Each of the 44 shirts represents a Bucks County resident killed by a gun murder in the past decade. It does not include those who used a gun to die by suicide.

The powerful display, a “Memorial to the Lost,” is part of Heeding God’s Call to End Gun Violence’s effort “to make people aware of the toll of gun violence,” said Bryan Miller, executive director of Heeding, a grassroots, interfaith-based nonprofit.

“Each name represents a whole human being, a child of God. Each death deserves to be noted and mourned,” reads a flyer from Salem United Church of Christ, which is hosting the memorial on its property.

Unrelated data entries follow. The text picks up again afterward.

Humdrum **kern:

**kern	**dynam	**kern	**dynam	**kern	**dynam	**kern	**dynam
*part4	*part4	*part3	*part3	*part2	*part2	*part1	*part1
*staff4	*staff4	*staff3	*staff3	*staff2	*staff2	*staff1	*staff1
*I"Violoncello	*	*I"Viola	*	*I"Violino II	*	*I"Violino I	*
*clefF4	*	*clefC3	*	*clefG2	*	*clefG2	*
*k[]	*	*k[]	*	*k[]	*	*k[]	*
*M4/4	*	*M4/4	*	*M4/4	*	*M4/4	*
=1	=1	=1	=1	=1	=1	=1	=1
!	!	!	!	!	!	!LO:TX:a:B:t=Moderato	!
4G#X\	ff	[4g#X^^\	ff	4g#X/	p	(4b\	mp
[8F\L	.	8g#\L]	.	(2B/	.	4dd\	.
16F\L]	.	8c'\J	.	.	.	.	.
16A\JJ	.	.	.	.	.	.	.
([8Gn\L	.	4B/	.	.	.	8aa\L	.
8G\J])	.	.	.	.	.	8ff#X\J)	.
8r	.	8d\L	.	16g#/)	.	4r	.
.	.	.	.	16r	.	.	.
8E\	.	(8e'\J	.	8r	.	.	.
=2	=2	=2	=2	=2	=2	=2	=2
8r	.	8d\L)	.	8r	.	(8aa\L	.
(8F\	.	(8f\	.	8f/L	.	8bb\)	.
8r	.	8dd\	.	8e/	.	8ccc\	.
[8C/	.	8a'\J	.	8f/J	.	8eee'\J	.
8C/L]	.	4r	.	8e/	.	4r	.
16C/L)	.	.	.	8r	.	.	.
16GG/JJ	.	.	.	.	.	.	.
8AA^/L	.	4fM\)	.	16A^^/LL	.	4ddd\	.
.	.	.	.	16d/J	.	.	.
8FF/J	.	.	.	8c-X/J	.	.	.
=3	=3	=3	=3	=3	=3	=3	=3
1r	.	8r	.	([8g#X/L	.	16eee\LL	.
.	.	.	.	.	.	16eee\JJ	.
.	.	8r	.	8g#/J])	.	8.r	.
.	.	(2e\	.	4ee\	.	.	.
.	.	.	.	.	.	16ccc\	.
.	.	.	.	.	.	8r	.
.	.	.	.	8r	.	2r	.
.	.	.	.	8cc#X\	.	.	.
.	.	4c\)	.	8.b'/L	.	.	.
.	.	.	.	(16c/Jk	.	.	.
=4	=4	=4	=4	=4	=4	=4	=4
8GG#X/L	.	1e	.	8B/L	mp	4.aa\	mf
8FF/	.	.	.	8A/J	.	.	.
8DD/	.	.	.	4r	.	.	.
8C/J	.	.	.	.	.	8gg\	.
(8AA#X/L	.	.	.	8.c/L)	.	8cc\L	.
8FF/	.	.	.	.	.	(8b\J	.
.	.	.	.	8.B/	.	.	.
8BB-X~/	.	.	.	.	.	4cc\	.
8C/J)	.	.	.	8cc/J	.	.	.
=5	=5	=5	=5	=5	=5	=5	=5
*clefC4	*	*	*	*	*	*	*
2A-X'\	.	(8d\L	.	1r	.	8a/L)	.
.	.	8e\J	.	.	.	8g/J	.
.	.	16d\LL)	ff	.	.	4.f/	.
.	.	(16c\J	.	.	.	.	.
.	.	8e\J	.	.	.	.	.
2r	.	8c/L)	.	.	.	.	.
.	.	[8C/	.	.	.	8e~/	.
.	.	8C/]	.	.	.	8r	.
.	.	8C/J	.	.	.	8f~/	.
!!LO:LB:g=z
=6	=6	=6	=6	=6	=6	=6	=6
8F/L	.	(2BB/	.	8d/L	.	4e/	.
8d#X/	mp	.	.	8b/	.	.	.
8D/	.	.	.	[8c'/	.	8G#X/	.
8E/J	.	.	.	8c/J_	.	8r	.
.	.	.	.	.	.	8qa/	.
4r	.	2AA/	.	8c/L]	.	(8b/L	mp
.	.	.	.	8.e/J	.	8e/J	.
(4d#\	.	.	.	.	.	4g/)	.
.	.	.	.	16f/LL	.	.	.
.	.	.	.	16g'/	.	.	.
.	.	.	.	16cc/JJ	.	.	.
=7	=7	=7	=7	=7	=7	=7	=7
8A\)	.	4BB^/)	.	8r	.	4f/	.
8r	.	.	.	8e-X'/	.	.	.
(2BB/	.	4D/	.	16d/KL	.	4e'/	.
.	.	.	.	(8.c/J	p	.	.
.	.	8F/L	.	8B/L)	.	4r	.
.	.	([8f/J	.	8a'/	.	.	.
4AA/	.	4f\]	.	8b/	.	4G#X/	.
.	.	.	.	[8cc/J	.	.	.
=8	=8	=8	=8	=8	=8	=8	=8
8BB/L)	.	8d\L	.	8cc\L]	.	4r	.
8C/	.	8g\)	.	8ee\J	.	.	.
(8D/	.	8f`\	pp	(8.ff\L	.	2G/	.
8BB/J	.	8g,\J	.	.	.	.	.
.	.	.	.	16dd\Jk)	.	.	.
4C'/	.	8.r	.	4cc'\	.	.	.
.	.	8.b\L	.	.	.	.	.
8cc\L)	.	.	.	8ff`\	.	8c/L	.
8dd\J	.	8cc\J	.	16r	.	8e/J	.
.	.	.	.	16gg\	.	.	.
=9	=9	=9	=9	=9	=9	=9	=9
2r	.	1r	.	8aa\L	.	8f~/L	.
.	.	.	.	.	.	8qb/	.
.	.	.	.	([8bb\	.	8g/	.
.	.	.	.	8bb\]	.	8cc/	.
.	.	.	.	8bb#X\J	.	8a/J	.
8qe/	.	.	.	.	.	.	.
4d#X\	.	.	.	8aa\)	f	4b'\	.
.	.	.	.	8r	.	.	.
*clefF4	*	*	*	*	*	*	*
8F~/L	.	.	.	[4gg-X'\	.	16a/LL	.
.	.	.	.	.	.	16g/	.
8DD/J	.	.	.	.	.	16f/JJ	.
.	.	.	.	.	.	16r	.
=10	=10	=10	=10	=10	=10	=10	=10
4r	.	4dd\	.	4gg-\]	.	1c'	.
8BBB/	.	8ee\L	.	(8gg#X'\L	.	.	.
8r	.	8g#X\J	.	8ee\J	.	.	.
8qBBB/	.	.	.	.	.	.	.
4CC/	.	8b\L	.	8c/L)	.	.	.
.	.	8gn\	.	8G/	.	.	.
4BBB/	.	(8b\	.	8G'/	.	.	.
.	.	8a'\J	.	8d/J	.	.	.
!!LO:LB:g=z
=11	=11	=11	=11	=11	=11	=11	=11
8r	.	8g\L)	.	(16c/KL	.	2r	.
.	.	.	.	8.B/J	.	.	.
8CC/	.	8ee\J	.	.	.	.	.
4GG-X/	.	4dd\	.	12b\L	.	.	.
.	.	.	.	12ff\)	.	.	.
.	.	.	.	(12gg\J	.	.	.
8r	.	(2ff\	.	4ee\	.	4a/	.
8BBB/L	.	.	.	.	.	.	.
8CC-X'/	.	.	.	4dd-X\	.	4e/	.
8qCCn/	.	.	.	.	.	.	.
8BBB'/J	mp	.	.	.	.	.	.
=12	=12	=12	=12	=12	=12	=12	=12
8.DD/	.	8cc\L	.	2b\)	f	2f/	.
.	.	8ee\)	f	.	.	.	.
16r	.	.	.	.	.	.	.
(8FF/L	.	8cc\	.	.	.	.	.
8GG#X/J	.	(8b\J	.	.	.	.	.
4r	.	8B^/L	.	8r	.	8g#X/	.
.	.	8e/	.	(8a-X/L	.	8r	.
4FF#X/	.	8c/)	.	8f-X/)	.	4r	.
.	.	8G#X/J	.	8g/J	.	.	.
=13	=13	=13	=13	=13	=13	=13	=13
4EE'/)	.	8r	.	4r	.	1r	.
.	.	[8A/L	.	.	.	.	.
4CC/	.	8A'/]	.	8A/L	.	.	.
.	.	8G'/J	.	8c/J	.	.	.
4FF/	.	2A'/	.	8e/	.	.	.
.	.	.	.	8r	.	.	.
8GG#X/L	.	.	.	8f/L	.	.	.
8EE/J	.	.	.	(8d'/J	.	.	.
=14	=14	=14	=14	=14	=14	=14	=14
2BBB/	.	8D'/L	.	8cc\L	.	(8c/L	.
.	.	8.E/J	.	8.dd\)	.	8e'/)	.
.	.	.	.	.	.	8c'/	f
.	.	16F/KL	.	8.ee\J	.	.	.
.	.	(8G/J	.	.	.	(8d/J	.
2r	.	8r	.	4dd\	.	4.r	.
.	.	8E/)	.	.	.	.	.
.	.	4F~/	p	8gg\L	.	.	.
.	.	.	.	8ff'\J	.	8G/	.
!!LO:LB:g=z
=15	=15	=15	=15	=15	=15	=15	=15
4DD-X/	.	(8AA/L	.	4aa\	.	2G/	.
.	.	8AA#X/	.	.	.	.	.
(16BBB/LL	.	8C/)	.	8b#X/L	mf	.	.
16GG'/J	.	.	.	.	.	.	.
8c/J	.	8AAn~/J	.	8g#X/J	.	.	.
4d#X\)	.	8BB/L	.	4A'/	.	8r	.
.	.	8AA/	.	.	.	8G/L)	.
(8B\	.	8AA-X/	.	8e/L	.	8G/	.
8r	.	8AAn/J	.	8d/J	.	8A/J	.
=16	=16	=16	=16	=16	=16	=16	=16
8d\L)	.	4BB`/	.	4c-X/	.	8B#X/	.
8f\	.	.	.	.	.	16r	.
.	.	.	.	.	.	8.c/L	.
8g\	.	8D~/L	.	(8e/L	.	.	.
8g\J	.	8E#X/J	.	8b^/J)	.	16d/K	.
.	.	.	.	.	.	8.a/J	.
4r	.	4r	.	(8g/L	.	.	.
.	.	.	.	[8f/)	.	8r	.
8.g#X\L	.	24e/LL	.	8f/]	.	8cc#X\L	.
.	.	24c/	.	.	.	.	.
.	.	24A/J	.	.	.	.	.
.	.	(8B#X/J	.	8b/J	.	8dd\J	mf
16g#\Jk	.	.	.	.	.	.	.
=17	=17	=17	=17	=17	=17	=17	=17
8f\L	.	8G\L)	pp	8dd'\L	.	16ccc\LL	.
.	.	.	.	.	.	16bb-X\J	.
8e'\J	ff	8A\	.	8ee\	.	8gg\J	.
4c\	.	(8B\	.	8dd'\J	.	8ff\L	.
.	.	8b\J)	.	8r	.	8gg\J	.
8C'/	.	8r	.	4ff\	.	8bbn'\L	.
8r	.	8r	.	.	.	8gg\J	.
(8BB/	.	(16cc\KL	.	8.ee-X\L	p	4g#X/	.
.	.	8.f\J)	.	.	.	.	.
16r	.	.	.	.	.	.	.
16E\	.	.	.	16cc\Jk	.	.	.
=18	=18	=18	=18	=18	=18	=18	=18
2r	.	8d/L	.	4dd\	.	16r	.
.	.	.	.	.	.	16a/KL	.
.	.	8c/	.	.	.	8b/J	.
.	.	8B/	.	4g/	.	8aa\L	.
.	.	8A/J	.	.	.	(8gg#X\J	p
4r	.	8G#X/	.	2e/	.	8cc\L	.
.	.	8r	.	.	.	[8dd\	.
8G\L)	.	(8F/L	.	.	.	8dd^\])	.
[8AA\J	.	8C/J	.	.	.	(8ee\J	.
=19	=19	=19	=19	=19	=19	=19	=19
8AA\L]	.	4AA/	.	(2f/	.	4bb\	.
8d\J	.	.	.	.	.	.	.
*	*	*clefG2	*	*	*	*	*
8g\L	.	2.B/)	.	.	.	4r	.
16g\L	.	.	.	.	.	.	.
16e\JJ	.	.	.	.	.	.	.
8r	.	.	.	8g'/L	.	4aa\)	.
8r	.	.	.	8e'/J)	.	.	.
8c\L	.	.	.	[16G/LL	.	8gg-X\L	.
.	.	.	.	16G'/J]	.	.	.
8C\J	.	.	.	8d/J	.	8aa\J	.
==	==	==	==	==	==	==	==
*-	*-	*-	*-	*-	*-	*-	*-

The memorial will later move to St. Paul Episcopal Church on East Oakland Street, prior to a “Witness Walk” on Nov. 19 in Doylestown to mark Gun Violence Awareness Day.

“This is not an anti-gun movement, it doesn’t question the Second Amendment,” stressed Beth Mann, chair of Salem UCC’s social action network. “We are focusing on combating the...illegal flow of guns, in particular straw purchasing.”

Straw purchasing is where someone buys one or more guns for illegal resale to people who can’t pass background checks.

The Heeding organization advocates for “One Handgun a Month,” legislation, said Mann, who added that it’d “keep straw purchasers from buying many guns at a time, which would dramatically cut the availability of handguns on streets and neighborhoods.”

Those supporting efforts to reduce gun violence are asked to “pray for the lives lost…and the families mourning every one of those lost lives.”